YOUR INSTRUCTIONS
Copy everything from the start of the listing down to the line containing "exposure: black level correction 0, exposure 0.691", substituting "processed" for "developed" and changing nothing else.

ENTRIES SUPPLIED
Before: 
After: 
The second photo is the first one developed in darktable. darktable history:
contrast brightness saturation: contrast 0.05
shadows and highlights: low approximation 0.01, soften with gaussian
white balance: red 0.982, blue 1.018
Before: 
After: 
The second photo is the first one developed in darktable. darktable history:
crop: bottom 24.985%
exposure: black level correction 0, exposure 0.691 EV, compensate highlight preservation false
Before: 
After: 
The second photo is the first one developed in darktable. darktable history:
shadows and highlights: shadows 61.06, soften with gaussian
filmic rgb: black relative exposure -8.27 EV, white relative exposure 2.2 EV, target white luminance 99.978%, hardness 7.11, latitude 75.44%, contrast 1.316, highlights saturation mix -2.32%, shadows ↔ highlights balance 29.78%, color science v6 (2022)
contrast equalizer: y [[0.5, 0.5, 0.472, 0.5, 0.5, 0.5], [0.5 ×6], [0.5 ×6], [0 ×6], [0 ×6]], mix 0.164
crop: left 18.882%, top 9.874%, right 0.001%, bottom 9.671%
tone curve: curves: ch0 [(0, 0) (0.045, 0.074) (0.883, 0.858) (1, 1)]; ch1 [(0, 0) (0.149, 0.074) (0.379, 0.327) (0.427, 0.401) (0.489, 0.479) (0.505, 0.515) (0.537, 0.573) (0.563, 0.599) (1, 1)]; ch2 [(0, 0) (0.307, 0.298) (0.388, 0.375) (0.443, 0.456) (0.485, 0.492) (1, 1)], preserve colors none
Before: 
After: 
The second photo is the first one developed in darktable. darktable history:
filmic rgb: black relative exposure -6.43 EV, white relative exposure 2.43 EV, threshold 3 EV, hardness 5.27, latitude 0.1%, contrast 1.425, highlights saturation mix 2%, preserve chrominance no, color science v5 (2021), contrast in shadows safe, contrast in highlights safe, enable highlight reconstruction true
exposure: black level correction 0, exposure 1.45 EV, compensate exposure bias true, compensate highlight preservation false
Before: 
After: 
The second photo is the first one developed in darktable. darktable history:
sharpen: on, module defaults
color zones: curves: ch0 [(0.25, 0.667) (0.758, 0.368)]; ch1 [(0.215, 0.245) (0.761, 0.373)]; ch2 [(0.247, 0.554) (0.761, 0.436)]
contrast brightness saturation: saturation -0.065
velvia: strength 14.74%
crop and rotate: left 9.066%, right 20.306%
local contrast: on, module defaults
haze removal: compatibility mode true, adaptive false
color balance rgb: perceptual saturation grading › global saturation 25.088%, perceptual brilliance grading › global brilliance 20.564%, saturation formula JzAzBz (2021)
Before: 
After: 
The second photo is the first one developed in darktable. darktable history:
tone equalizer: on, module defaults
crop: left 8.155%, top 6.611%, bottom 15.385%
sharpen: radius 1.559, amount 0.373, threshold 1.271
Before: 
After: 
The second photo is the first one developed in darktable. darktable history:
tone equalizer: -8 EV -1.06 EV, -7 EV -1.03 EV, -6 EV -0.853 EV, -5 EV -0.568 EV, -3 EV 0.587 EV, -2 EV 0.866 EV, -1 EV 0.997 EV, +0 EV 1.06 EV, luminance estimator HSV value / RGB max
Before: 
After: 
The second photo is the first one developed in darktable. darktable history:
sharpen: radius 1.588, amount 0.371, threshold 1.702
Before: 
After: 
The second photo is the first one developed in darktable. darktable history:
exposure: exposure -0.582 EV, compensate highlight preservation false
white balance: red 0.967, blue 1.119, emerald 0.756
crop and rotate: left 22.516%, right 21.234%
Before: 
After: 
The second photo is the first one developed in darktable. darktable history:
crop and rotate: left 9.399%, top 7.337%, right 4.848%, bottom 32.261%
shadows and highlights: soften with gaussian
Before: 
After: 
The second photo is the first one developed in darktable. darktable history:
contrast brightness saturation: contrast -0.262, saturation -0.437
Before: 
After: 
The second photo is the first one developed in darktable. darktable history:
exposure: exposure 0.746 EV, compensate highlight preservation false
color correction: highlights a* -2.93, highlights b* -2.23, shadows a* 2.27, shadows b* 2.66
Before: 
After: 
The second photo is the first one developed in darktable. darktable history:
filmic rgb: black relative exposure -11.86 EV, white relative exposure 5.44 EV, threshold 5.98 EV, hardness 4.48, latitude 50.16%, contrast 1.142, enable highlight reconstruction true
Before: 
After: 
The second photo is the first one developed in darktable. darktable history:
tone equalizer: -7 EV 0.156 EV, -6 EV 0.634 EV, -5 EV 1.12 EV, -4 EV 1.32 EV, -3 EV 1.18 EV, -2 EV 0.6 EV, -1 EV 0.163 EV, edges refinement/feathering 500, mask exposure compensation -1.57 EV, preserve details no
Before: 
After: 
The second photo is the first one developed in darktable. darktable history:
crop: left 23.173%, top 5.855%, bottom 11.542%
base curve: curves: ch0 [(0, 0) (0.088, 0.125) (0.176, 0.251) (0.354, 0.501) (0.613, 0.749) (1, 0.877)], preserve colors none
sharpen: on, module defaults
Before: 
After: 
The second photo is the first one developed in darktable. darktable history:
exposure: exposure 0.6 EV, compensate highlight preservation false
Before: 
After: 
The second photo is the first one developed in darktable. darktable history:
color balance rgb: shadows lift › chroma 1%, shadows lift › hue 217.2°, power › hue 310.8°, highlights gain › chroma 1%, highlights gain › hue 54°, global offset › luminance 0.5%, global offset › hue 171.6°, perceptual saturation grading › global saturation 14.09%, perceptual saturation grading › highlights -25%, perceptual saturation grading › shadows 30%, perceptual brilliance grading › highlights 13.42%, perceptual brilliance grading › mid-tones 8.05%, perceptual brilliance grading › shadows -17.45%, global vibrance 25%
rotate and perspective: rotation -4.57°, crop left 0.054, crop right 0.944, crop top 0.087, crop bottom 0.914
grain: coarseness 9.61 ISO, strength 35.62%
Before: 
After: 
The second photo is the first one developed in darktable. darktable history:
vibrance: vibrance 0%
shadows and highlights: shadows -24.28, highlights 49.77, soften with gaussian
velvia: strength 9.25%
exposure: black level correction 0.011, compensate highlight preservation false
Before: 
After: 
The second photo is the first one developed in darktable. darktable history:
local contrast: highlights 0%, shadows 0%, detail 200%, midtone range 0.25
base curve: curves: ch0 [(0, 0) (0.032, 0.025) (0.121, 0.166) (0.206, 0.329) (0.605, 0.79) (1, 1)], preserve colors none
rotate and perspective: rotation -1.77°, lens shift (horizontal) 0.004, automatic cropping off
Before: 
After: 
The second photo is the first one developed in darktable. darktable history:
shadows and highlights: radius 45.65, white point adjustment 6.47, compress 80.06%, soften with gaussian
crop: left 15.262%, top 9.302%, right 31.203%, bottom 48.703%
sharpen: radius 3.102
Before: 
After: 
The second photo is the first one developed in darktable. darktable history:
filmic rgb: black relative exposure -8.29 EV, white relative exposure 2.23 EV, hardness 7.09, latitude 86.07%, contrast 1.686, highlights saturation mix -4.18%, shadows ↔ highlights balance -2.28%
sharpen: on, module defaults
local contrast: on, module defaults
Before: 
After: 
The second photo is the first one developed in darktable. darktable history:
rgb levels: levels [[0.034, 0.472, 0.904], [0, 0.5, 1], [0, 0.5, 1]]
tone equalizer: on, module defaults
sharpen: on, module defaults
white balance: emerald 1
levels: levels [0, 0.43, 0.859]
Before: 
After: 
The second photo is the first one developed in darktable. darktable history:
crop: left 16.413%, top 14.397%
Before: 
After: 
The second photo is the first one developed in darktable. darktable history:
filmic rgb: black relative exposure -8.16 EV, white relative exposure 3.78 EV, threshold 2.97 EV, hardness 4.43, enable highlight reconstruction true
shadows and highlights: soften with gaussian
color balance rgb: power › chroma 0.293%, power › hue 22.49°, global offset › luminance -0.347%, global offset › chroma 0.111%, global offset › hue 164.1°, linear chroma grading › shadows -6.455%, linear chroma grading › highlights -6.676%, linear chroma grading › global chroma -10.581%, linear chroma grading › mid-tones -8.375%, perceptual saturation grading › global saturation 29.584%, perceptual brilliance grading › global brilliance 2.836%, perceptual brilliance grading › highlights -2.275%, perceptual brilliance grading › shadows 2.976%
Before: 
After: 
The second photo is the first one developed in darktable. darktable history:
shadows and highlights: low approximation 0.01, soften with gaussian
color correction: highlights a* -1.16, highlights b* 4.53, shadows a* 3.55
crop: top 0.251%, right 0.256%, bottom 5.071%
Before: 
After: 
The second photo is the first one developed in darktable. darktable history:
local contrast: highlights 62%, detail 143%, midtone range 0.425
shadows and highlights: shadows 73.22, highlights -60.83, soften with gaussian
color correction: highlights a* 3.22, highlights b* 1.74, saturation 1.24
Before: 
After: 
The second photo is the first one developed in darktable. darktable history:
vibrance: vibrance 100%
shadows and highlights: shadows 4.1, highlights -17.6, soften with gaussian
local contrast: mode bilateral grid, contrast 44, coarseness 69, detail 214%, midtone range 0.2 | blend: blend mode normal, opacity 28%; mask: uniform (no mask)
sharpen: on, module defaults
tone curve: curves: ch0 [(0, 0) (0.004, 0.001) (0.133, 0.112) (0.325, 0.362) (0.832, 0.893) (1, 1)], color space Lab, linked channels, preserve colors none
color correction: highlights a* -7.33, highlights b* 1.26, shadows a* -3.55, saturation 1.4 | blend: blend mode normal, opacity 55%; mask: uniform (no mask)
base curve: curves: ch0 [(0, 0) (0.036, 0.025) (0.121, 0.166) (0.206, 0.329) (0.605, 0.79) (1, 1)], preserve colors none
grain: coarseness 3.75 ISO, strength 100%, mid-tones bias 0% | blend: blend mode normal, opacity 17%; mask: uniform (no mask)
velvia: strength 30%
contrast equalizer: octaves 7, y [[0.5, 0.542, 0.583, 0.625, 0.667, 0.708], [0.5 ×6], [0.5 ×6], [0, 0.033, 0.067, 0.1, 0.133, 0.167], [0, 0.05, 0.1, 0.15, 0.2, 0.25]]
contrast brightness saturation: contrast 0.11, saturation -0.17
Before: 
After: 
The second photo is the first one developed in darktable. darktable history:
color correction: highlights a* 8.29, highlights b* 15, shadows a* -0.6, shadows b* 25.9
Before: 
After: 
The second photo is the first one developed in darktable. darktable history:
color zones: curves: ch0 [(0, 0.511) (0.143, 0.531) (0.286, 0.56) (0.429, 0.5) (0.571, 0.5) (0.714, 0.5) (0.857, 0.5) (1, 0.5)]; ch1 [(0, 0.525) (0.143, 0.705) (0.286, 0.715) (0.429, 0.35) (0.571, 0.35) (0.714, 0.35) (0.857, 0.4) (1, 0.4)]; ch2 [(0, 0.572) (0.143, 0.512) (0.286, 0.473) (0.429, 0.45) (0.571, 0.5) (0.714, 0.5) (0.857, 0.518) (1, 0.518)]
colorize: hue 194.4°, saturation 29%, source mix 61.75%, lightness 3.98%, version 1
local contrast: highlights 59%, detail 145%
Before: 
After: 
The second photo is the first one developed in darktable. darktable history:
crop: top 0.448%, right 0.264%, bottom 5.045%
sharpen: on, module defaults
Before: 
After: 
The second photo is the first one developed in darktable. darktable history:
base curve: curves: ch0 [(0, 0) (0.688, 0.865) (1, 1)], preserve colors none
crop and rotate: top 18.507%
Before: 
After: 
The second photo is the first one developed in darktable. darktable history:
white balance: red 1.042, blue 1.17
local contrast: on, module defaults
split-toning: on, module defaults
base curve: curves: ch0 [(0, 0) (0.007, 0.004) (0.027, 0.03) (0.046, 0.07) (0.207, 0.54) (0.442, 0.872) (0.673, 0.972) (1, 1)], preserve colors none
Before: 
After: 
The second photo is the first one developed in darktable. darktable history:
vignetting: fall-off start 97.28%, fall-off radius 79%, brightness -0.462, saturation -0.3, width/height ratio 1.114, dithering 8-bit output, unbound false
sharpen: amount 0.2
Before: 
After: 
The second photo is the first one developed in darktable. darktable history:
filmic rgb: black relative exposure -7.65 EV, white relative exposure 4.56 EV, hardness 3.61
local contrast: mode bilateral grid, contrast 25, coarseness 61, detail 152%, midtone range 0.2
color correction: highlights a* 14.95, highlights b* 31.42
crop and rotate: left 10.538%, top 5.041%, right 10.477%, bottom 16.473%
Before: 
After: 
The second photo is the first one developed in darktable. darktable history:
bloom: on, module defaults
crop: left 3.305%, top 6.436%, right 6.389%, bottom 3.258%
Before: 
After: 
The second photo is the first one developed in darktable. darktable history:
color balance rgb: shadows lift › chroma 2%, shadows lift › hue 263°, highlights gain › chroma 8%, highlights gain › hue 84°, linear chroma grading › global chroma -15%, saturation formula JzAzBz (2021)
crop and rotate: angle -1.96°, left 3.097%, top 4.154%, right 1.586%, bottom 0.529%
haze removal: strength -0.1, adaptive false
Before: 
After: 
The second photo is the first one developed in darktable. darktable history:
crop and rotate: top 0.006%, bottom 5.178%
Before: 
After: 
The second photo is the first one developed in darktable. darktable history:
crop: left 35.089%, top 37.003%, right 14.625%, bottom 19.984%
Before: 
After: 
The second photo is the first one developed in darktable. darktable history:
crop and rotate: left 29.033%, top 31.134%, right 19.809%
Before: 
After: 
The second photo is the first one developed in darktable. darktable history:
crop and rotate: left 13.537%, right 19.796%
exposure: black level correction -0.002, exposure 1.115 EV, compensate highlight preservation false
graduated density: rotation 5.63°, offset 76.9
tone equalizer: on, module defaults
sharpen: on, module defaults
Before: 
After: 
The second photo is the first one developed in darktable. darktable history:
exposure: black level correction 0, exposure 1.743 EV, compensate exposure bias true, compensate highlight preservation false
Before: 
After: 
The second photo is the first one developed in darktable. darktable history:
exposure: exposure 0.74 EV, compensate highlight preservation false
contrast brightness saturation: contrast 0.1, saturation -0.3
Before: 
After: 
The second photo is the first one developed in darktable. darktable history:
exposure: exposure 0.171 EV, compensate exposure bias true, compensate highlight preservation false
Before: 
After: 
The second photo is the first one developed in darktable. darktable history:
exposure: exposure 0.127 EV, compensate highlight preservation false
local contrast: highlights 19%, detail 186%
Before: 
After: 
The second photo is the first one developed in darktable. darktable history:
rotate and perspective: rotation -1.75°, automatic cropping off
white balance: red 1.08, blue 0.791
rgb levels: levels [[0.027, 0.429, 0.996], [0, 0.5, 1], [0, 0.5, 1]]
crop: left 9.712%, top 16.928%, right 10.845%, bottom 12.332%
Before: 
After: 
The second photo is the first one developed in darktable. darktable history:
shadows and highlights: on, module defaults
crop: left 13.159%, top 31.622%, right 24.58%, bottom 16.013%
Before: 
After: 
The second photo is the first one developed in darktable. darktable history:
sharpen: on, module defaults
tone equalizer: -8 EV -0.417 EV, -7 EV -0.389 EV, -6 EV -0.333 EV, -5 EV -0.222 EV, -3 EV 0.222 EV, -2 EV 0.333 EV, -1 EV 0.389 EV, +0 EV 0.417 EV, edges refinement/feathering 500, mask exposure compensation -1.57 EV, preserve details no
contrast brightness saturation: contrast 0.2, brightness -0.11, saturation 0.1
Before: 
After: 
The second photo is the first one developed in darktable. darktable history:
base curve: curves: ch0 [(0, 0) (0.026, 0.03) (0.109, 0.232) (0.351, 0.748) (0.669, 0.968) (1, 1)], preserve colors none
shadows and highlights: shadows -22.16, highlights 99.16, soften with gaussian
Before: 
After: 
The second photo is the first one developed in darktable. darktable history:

WRITTEN ANSWER
Before: 
After: 
The second photo is the first one processed in darktable. darktable history:
contrast brightness saturation: contrast 0.05
shadows and highlights: low approximation 0.01, soften with gaussian
white balance: red 0.982, blue 1.018
Before: 
After: 
The second photo is the first one processed in darktable. darktable history:
crop: bottom 24.985%
exposure: black level correction 0, exposure 0.691 EV, compensate highlight preservation false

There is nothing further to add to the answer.